## Texte source
###

Il y avait du monde. Beaucoup de monde. Bien plus encore qu'à la Bastille 2012 qui avait tant ému Gilles Langoureau. Mon copain Sydne93, je l'ai pas rencontré, a lâchement profité de sa position rapprochée de préposé à la caméra pour faire cette première photo. Mon copain Des pas perdus, je l'ai pas rencontré, il a fait de belles photos que je t'invite à aller voir.
Celle-ci, je l'ai trouvée dans l'Humanité. Il y avait ainsi une belle tapée de propositions pas toujours consensuelles. Des pas perdus a ainsi immortalisé un dessin où Hollande, peu familier avec l'emploi d'un balai, en fait un usage naguère conté par Hubert Selby dans Last Exit to Brooklyn.

###

## Tâche donnée 1
Résumez le texte ci-dessus en deux phrases.

## Données fournies

###

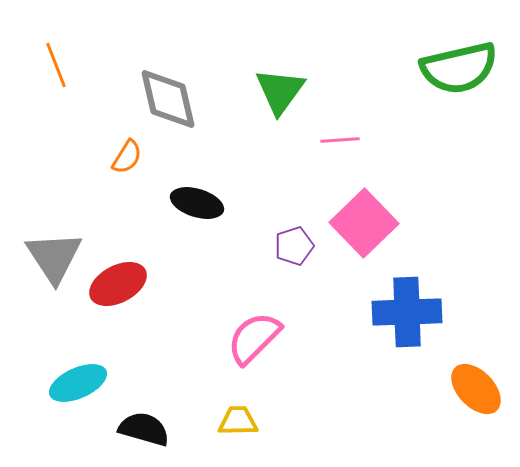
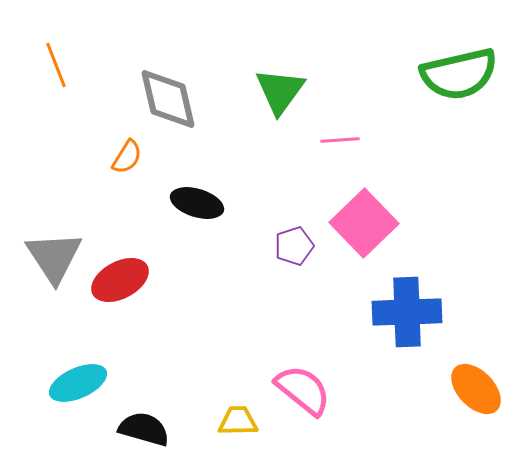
green semicircle: moved 6 px down
red ellipse: moved 2 px right, 4 px up
pink semicircle: moved 49 px right, 52 px down; rotated 84 degrees clockwise
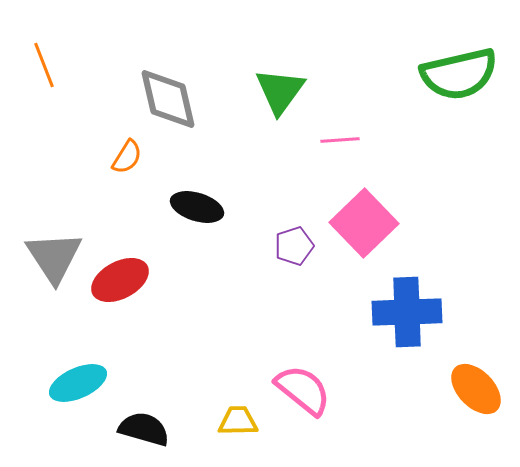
orange line: moved 12 px left
black ellipse: moved 4 px down
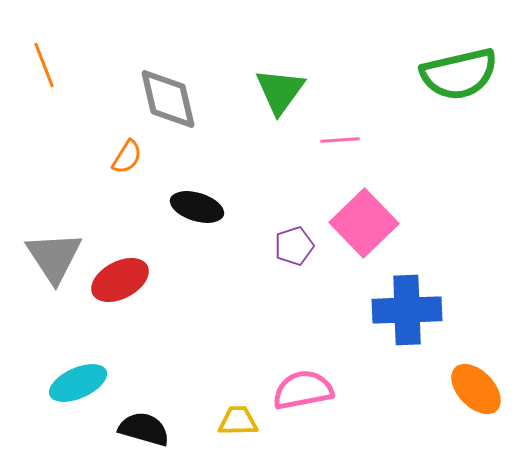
blue cross: moved 2 px up
pink semicircle: rotated 50 degrees counterclockwise
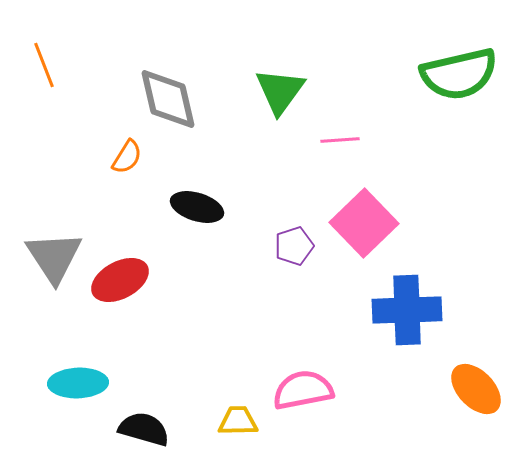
cyan ellipse: rotated 22 degrees clockwise
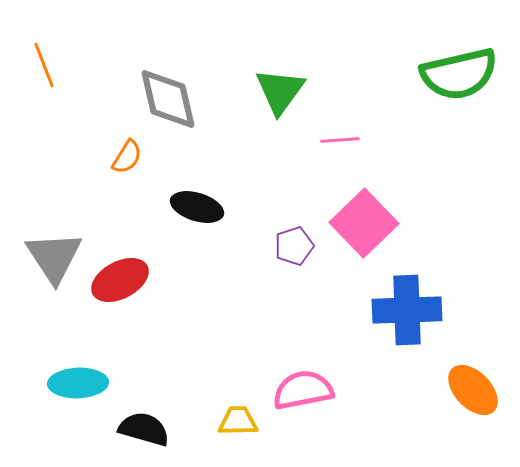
orange ellipse: moved 3 px left, 1 px down
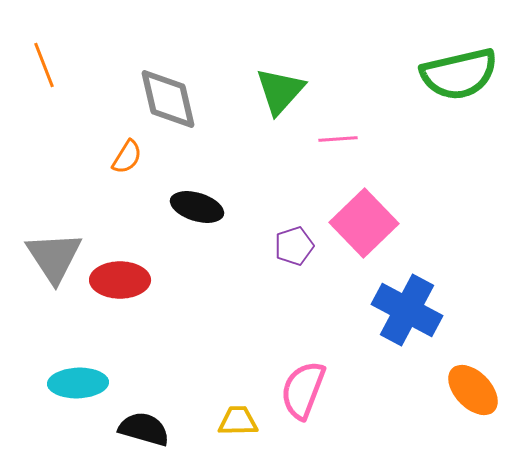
green triangle: rotated 6 degrees clockwise
pink line: moved 2 px left, 1 px up
red ellipse: rotated 28 degrees clockwise
blue cross: rotated 30 degrees clockwise
pink semicircle: rotated 58 degrees counterclockwise
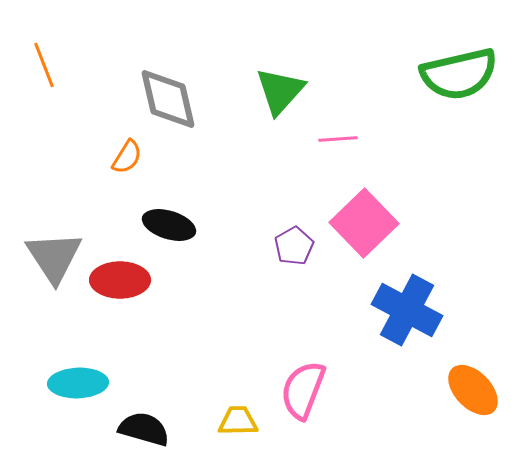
black ellipse: moved 28 px left, 18 px down
purple pentagon: rotated 12 degrees counterclockwise
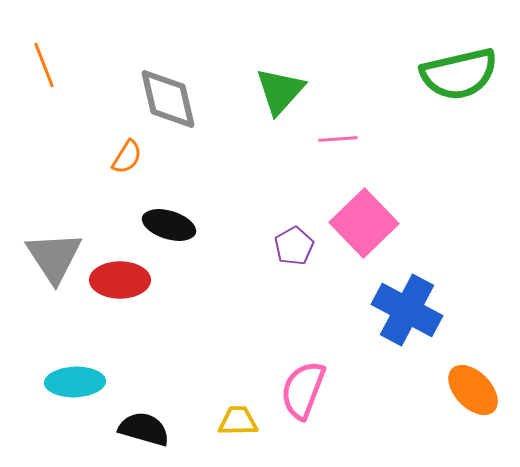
cyan ellipse: moved 3 px left, 1 px up
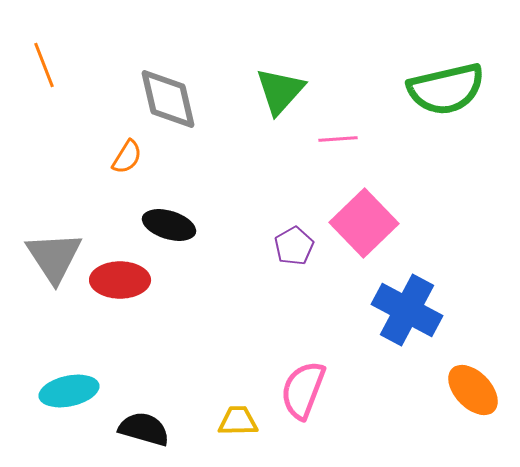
green semicircle: moved 13 px left, 15 px down
cyan ellipse: moved 6 px left, 9 px down; rotated 10 degrees counterclockwise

###

## Tâche donnée 2
Recopiez s'il vous plaît à l'identique les lignes des enregistrements, à partir de celle qui contient « cyan ellipse: rotated 22 degrees clockwise » et jusqu'à la fin des enregistrements, ces deux bornes comprises. Laissez les images hors de votre réponse.

## Résultat 1
Le texte évoque une foule bien plus nombreuse qu'à la Bastille 2012 et renvoie aux photos de Sydne93 et de Des pas perdus, deux copains qui n'ont pas été rencontrés. Il présente aussi une image trouvée dans l'Humanité, parmi une belle tapée de propositions pas toujours consensuelles, ainsi qu'un dessin photographié par Des pas perdus où Hollande fait d'un balai un usage conté par Hubert Selby dans Last Exit to Brooklyn.

## Résultat 2
cyan ellipse: rotated 22 degrees clockwise
orange ellipse: moved 3 px left, 1 px down
green triangle: rotated 6 degrees clockwise
pink line: moved 2 px left, 1 px up
red ellipse: rotated 28 degrees clockwise
blue cross: rotated 30 degrees clockwise
pink semicircle: rotated 58 degrees counterclockwise
black ellipse: moved 28 px left, 18 px down
purple pentagon: rotated 12 degrees counterclockwise
cyan ellipse: moved 3 px left, 1 px up
green semicircle: moved 13 px left, 15 px down
cyan ellipse: moved 6 px left, 9 px down; rotated 10 degrees counterclockwise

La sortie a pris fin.